Segment Open

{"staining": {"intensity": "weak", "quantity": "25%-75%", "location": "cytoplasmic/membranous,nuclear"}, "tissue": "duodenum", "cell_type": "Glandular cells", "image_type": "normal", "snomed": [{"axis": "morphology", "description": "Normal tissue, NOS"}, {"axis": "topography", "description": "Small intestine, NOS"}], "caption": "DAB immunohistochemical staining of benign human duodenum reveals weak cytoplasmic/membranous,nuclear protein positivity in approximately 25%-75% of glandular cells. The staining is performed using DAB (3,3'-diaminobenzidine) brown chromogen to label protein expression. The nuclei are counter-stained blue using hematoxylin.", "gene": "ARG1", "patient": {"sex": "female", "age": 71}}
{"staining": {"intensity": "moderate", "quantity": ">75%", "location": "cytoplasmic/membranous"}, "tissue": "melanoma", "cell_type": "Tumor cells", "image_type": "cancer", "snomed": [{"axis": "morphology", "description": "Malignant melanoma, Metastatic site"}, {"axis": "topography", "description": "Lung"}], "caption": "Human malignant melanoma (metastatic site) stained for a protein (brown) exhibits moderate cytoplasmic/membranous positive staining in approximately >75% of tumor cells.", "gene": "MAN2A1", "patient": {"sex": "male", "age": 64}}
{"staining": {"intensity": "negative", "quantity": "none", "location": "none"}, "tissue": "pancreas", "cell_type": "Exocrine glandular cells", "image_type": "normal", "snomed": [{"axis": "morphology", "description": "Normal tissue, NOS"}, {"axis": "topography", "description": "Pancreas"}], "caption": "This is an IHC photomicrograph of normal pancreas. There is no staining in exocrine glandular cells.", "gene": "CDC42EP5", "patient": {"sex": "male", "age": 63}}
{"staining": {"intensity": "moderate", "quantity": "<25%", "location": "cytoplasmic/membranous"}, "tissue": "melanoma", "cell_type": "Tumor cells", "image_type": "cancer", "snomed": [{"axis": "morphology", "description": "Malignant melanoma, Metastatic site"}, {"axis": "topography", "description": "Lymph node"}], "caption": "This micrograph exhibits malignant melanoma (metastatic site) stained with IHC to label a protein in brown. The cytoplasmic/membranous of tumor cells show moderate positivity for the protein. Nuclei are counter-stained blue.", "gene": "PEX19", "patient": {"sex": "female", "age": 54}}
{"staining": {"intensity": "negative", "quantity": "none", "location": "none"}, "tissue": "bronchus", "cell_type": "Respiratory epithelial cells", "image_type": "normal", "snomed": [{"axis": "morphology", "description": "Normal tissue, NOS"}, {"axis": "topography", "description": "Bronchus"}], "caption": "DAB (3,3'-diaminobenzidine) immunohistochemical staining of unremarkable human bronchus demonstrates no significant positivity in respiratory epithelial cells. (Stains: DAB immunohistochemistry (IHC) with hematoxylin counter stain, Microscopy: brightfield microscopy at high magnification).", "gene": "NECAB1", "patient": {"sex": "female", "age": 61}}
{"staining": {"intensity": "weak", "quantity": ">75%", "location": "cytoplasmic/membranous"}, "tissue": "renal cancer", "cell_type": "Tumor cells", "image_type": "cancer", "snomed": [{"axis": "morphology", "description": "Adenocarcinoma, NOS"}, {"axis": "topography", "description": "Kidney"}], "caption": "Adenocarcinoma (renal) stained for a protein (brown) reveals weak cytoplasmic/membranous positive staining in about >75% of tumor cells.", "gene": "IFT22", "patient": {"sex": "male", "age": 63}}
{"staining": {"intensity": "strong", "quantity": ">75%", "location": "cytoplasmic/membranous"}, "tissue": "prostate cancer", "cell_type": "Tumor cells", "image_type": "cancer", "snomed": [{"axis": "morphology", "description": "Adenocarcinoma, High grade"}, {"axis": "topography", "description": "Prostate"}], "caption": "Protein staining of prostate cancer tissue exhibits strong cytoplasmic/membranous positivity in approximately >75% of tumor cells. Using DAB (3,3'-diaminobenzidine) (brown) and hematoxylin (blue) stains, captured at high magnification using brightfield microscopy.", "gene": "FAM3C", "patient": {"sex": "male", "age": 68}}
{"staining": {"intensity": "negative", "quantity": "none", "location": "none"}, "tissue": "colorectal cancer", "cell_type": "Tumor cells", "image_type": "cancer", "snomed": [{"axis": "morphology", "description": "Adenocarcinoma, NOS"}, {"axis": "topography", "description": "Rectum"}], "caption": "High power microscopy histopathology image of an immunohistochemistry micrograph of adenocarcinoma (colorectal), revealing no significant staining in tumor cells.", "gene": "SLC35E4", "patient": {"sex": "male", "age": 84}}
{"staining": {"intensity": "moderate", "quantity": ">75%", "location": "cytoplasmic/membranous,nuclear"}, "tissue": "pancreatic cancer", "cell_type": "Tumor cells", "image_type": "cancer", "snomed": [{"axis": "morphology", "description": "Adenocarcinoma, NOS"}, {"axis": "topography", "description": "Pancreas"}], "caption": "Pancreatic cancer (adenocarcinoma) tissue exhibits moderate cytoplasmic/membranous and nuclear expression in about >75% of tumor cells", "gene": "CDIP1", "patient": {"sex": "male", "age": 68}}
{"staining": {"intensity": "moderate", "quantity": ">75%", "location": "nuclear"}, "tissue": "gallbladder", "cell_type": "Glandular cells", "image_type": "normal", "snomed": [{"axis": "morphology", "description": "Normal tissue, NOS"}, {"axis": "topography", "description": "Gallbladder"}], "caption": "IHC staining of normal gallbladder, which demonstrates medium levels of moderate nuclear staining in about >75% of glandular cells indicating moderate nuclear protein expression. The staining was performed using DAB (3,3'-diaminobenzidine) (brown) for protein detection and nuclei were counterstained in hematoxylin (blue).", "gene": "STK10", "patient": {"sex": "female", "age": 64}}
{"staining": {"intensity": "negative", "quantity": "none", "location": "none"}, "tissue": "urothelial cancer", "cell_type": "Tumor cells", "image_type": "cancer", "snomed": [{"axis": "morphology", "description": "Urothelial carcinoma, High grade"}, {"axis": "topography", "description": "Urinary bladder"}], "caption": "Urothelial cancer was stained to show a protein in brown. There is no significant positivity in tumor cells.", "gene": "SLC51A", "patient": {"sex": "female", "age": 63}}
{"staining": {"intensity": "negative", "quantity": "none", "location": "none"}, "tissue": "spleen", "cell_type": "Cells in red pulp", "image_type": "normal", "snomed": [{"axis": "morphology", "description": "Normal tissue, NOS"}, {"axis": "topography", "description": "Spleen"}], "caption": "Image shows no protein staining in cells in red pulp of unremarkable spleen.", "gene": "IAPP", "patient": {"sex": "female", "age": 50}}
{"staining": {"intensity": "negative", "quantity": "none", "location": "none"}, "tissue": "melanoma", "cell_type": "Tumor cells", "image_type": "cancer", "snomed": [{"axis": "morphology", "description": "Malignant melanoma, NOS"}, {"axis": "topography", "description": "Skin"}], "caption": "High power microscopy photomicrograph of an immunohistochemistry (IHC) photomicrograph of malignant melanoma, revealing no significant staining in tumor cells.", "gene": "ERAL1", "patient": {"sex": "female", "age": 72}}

Segment Closed

- **Prompt**: Once the records end, copy them all again exactly.

- **Answer space**:
{"staining": {"intensity": "weak", "quantity": "25%-75%", "location": "cytoplasmic/membranous,nuclear"}, "tissue": "duodenum", "cell_type": "Glandular cells", "image_type": "normal", "snomed": [{"axis": "morphology", "description": "Normal tissue, NOS"}, {"axis": "topography", "description": "Small intestine, NOS"}], "caption": "DAB immunohistochemical staining of benign human duodenum reveals weak cytoplasmic/membranous,nuclear protein positivity in approximately 25%-75% of glandular cells. The staining is performed using DAB (3,3'-diaminobenzidine) brown chromogen to label protein expression. The nuclei are counter-stained blue using hematoxylin.", "gene": "ARG1", "patient": {"sex": "female", "age": 71}}
{"staining": {"intensity": "moderate", "quantity": ">75%", "location": "cytoplasmic/membranous"}, "tissue": "melanoma", "cell_type": "Tumor cells", "image_type": "cancer", "snomed": [{"axis": "morphology", "description": "Malignant melanoma, Metastatic site"}, {"axis": "topography", "description": "Lung"}], "caption": "Human malignant melanoma (metastatic site) stained for a protein (brown) exhibits moderate cytoplasmic/membranous positive staining in approximately >75% of tumor cells.", "gene": "MAN2A1", "patient": {"sex": "male", "age": 64}}
{"staining": {"intensity": "negative", "quantity": "none", "location": "none"}, "tissue": "pancreas", "cell_type": "Exocrine glandular cells", "image_type": "normal", "snomed": [{"axis": "morphology", "description": "Normal tissue, NOS"}, {"axis": "topography", "description": "Pancreas"}], "caption": "This is an IHC photomicrograph of normal pancreas. There is no staining in exocrine glandular cells.", "gene": "CDC42EP5", "patient": {"sex": "male", "age": 63}}
{"staining": {"intensity": "moderate", "quantity": "<25%", "location": "cytoplasmic/membranous"}, "tissue": "melanoma", "cell_type": "Tumor cells", "image_type": "cancer", "snomed": [{"axis": "morphology", "description": "Malignant melanoma, Metastatic site"}, {"axis": "topography", "description": "Lymph node"}], "caption": "This micrograph exhibits malignant melanoma (metastatic site) stained with IHC to label a protein in brown. The cytoplasmic/membranous of tumor cells show moderate positivity for the protein. Nuclei are counter-stained blue.", "gene": "PEX19", "patient": {"sex": "female", "age": 54}}
{"staining": {"intensity": "negative", "quantity": "none", "location": "none"}, "tissue": "bronchus", "cell_type": "Respiratory epithelial cells", "image_type": "normal", "snomed": [{"axis": "morphology", "description": "Normal tissue, NOS"}, {"axis": "topography", "description": "Bronchus"}], "caption": "DAB (3,3'-diaminobenzidine) immunohistochemical staining of unremarkable human bronchus demonstrates no significant positivity in respiratory epithelial cells. (Stains: DAB immunohistochemistry (IHC) with hematoxylin counter stain, Microscopy: brightfield microscopy at high magnification).", "gene": "NECAB1", "patient": {"sex": "female", "age": 61}}
{"staining": {"intensity": "weak", "quantity": ">75%", "location": "cytoplasmic/membranous"}, "tissue": "renal cancer", "cell_type": "Tumor cells", "image_type": "cancer", "snomed": [{"axis": "morphology", "description": "Adenocarcinoma, NOS"}, {"axis": "topography", "description": "Kidney"}], "caption": "Adenocarcinoma (renal) stained for a protein (brown) reveals weak cytoplasmic/membranous positive staining in about >75% of tumor cells.", "gene": "IFT22", "patient": {"sex": "male", "age": 63}}
{"staining": {"intensity": "strong", "quantity": ">75%", "location": "cytoplasmic/membranous"}, "tissue": "prostate cancer", "cell_type": "Tumor cells", "image_type": "cancer", "snomed": [{"axis": "morphology", "description": "Adenocarcinoma, High grade"}, {"axis": "topography", "description": "Prostate"}], "caption": "Protein staining of prostate cancer tissue exhibits strong cytoplasmic/membranous positivity in approximately >75% of tumor cells. Using DAB (3,3'-diaminobenzidine) (brown) and hematoxylin (blue) stains, captured at high magnification using brightfield microscopy.", "gene": "FAM3C", "patient": {"sex": "male", "age": 68}}
{"staining": {"intensity": "negative", "quantity": "none", "location": "none"}, "tissue": "colorectal cancer", "cell_type": "Tumor cells", "image_type": "cancer", "snomed": [{"axis": "morphology", "description": "Adenocarcinoma, NOS"}, {"axis": "topography", "description": "Rectum"}], "caption": "High power microscopy histopathology image of an immunohistochemistry micrograph of adenocarcinoma (colorectal), revealing no significant staining in tumor cells.", "gene": "SLC35E4", "patient": {"sex": "male", "age": 84}}
{"staining": {"intensity": "moderate", "quantity": ">75%", "location": "cytoplasmic/membranous,nuclear"}, "tissue": "pancreatic cancer", "cell_type": "Tumor cells", "image_type": "cancer", "snomed": [{"axis": "morphology", "description": "Adenocarcinoma, NOS"}, {"axis": "topography", "description": "Pancreas"}], "caption": "Pancreatic cancer (adenocarcinoma) tissue exhibits moderate cytoplasmic/membranous and nuclear expression in about >75% of tumor cells", "gene": "CDIP1", "patient": {"sex": "male", "age": 68}}
{"staining": {"intensity": "moderate", "quantity": ">75%", "location": "nuclear"}, "tissue": "gallbladder", "cell_type": "Glandular cells", "image_type": "normal", "snomed": [{"axis": "morphology", "description": "Normal tissue, NOS"}, {"axis": "topography", "description": "Gallbladder"}], "caption": "IHC staining of normal gallbladder, which demonstrates medium levels of moderate nuclear staining in about >75% of glandular cells indicating moderate nuclear protein expression. The staining was performed using DAB (3,3'-diaminobenzidine) (brown) for protein detection and nuclei were counterstained in hematoxylin (blue).", "gene": "STK10", "patient": {"sex": "female", "age": 64}}
{"staining": {"intensity": "negative", "quantity": "none", "location": "none"}, "tissue": "urothelial cancer", "cell_type": "Tumor cells", "image_type": "cancer", "snomed": [{"axis": "morphology", "description": "Urothelial carcinoma, High grade"}, {"axis": "topography", "description": "Urinary bladder"}], "caption": "Urothelial cancer was stained to show a protein in brown. There is no significant positivity in tumor cells.", "gene": "SLC51A", "patient": {"sex": "female", "age": 63}}
{"staining": {"intensity": "negative", "quantity": "none", "location": "none"}, "tissue": "spleen", "cell_type": "Cells in red pulp", "image_type": "normal", "snomed": [{"axis": "morphology", "description": "Normal tissue, NOS"}, {"axis": "topography", "description": "Spleen"}], "caption": "Image shows no protein staining in cells in red pulp of unremarkable spleen.", "gene": "IAPP", "patient": {"sex": "female", "age": 50}}
{"staining": {"intensity": "negative", "quantity": "none", "location": "none"}, "tissue": "melanoma", "cell_type": "Tumor cells", "image_type": "cancer", "snomed": [{"axis": "morphology", "description": "Malignant melanoma, NOS"}, {"axis": "topography", "description": "Skin"}], "caption": "High power microscopy photomicrograph of an immunohistochemistry (IHC) photomicrograph of malignant melanoma, revealing no significant staining in tumor cells.", "gene": "ERAL1", "patient": {"sex": "female", "age": 72}}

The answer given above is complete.